Widowed in 1989, she had known Colin and his wife for years. At that time, Colin was working in Australia and planning to retire to a holiday home in Maketu in the Bay of Plenty. Then his wife became ill and died. Several years later he and Maureen became a couple and married.

Colin and Maureen moved to the Maketu house and looked for a piece of land.
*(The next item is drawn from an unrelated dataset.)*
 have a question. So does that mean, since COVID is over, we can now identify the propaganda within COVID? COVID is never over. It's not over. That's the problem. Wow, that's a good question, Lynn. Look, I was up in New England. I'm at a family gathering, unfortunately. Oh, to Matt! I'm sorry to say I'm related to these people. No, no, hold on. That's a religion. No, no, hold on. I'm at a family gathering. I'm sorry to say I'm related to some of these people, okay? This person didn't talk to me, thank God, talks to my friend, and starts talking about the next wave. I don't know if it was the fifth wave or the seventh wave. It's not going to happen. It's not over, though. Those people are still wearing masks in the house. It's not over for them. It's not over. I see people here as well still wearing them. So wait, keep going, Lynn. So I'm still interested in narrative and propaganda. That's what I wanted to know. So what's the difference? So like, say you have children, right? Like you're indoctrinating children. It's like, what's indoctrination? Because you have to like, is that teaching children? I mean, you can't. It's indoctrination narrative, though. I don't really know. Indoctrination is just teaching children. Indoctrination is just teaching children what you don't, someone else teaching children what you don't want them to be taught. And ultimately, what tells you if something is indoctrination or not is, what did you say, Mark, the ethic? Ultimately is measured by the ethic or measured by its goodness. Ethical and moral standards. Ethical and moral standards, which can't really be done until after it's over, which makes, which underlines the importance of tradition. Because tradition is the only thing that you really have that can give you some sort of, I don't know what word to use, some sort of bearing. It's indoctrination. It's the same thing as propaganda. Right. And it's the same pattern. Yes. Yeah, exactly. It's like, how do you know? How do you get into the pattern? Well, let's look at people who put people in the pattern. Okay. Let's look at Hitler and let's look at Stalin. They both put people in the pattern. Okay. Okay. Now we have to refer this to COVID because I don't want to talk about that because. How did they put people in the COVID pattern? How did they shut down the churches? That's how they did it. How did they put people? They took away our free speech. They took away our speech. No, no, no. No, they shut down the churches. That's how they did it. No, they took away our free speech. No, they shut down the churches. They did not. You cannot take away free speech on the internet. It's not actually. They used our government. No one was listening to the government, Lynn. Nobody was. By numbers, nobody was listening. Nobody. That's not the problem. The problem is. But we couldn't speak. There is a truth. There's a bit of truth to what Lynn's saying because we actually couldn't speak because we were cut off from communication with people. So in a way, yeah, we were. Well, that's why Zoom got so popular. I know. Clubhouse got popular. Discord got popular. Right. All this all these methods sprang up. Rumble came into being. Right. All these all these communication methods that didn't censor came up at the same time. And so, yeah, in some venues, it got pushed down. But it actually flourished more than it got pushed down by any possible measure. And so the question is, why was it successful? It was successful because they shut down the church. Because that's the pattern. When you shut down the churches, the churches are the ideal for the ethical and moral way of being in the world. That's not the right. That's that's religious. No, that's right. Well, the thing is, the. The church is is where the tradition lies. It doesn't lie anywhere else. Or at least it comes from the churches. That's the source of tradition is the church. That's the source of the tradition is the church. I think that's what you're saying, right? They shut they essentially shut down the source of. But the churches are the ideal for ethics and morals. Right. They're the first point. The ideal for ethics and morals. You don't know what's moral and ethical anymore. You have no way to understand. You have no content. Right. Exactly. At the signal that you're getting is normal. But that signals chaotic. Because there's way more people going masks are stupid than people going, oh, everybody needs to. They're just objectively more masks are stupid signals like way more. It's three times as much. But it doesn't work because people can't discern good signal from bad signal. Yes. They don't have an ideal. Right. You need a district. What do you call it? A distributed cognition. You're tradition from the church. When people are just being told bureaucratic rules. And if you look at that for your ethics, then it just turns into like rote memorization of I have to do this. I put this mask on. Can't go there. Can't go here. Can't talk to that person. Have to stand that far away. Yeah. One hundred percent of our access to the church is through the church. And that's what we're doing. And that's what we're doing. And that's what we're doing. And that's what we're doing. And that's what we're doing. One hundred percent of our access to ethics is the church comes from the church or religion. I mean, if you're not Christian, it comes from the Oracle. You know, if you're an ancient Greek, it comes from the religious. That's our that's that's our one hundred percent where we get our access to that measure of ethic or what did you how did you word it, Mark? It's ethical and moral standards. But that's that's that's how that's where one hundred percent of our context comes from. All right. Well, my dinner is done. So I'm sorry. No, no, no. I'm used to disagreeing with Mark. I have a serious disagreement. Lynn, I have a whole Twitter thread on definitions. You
They found a lifestyle block, 16 km from Maketu, which had a basic house but no gardens.

With a QE II covenant on part of the property that was near a river it was immediately of interest to them.  The opportunity to have their own 3.9 ha rewarewa forest was irresistible so they decided to move there.

Inspired by article left by previous owner

They bought the property and spent the next five years doing up the house and developing gardens but they still wanted more to do.  The previous owner had left behind an article about truffles which intrigued the couple.
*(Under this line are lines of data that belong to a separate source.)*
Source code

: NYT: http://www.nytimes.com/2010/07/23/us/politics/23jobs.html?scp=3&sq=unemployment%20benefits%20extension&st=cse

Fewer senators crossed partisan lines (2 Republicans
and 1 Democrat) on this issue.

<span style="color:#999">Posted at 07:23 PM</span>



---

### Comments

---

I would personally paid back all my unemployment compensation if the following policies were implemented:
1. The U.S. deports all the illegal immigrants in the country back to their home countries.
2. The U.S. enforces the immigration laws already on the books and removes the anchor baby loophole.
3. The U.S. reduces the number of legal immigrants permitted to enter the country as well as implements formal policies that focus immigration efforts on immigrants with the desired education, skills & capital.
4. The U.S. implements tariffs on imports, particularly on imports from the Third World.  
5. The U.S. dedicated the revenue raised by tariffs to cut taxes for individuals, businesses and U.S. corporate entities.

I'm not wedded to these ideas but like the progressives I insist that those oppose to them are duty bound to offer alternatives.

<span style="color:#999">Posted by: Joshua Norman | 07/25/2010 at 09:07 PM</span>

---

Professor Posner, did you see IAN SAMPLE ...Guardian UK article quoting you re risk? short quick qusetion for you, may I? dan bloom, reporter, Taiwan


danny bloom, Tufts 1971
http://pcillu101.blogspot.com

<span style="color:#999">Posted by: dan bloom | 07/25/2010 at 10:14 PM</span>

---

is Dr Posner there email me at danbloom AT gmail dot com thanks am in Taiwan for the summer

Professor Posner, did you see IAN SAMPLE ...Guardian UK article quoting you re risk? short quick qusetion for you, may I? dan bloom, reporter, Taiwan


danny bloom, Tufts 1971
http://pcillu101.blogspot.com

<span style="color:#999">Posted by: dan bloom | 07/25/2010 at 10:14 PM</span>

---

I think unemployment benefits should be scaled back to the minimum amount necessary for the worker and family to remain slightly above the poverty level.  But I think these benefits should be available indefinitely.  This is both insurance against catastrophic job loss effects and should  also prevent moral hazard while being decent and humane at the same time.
Maureen suffers from allergies so didn’t want to be involved in a horticultural project that involved sprays, such as kiwifruit or avocados.
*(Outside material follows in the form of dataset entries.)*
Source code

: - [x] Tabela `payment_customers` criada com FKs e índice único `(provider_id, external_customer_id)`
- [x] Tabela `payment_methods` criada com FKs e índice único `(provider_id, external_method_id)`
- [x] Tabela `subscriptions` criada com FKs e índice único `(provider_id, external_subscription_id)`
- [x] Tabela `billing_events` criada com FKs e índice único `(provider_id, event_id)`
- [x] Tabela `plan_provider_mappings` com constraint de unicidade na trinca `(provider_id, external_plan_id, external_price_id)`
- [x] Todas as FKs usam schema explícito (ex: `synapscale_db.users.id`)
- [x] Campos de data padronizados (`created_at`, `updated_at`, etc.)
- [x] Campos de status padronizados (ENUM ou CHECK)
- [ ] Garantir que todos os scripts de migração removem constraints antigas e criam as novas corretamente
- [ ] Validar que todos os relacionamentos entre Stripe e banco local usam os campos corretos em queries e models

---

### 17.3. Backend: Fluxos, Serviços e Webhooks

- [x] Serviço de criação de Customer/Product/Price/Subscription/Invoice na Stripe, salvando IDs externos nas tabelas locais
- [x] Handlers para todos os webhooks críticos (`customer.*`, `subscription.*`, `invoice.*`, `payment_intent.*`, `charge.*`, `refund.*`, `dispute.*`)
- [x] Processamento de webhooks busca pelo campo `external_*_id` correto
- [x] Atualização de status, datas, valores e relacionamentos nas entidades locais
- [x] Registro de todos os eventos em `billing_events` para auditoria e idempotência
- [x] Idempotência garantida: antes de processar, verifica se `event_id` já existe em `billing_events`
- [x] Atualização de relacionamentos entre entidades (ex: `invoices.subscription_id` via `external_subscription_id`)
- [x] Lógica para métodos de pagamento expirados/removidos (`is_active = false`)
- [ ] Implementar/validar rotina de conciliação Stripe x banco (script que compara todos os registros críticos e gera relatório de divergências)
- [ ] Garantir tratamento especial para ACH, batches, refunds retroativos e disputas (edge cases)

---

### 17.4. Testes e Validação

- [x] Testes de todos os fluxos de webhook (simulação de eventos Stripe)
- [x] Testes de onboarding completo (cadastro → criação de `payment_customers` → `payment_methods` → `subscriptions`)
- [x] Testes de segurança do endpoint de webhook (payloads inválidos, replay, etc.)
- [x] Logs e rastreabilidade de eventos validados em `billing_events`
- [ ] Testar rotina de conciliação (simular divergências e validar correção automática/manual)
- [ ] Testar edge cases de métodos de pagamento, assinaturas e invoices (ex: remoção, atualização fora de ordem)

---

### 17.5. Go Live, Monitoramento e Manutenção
I’m not a sheep, rather, I try things out and want to be a leader,” Maureen says.


So, they talked to the first person to grow truffles in New Zealand (in Gisborne) and visited a truffle farm at Waipara, north of Christchurch.

At Te Puke a paddock of half an acre was chosen, the grass killed off and 50 tonnes of lime ploughed in to raise the pH to a level suitable for growing truffles.

The couple ordered and planted 212 trees (oaks and hazelnuts) inoculated with truffle mycorrhizae (spores of Perigord truffles) and waited.

Would the conditions be ideal?

There was no guarantee of success – the truffles grow in only the right conditions.  People still wonder what turns on the truffle switch.

However, the couple had created the correct conditions and truffles began to grow on the roots of the trees in a symbiotic relationship.

They bought an English Springer Spaniel puppy, Jed, and trained him to sniff out the truffles using pieces of ripe truffles as bait.

Jed, the truffle dog, with Maureen’s tools of her trade for cleaning around truffles in the ground and taking a tiny slice to check ripeness

That was six years ago.

Now, when the dog indicates a truffle, Maureen carefully digs it up and Colin does the cleaning.

Each truffle is weighed and computer records are kept so they know which tree it comes from.

Looks similar to a ripe avocado

A ripe truffle has an outer layer that looks similar to the dark skin of a ripe avocado.

Few Kiwis, except those who have lived in or travelled through Europe, know much about truffles so Colin and Maureen introduced truffle hunts on their property.

Colin Binns cleans, weighs and records each truffle

Groups, usually of foodies, are treated to tea, coffee or juice with a platter of truffle shortbread and truffle butter made by Maureen.

She shares the Te Puke Truffles story before the group gather by the fence line to watch their dog indicate the presence of truffles, which are dug up and passed around.

More truffle dishes follow before visitors are given the opportunity to buy products made with the couple’s truffles.

The visits take three hours or more and not only do they gain the couple of new customers but people have also begun buying the truffle hunt experience as birthday gifts.

Kiwis keen to try new foods

Maureen says it is a good time to have a niche food business as Kiwis are keen to try new foods.

During her lifetime things have changed dramatically in what is available to eat in New Zealand such as the introduction of yoghurt and sour dough bread.

Maureen says the most fulfilling thing about their business is teaching others about truffles and how to use them.

Helping people who want to grow them, eat them and cook with them, working with something special and sharing it.


“And we meet some lovely people,” she adds.